Within the entries below, find each line containing the word "completado" and copy it.

[Collected data]
'''

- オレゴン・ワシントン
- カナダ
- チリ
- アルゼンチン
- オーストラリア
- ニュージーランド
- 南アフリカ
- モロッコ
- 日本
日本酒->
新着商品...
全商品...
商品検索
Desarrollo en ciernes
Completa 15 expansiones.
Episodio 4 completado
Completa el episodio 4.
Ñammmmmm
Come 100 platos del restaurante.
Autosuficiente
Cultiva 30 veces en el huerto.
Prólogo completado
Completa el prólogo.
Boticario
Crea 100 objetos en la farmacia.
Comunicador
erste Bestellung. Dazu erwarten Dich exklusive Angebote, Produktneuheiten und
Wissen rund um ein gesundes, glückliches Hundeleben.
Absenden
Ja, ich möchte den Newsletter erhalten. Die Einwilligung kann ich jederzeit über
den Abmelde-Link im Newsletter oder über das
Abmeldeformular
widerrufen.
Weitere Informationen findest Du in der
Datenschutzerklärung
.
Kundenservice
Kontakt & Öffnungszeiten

'''
'''

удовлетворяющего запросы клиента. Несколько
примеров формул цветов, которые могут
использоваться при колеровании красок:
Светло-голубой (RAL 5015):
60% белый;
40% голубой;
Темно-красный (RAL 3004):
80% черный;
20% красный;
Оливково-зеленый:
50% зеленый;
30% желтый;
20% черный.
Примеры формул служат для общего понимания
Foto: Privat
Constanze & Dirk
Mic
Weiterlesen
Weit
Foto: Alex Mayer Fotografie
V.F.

'''

• **EXERCISE ANSWER**
Episodio 4 completado
Prólogo completado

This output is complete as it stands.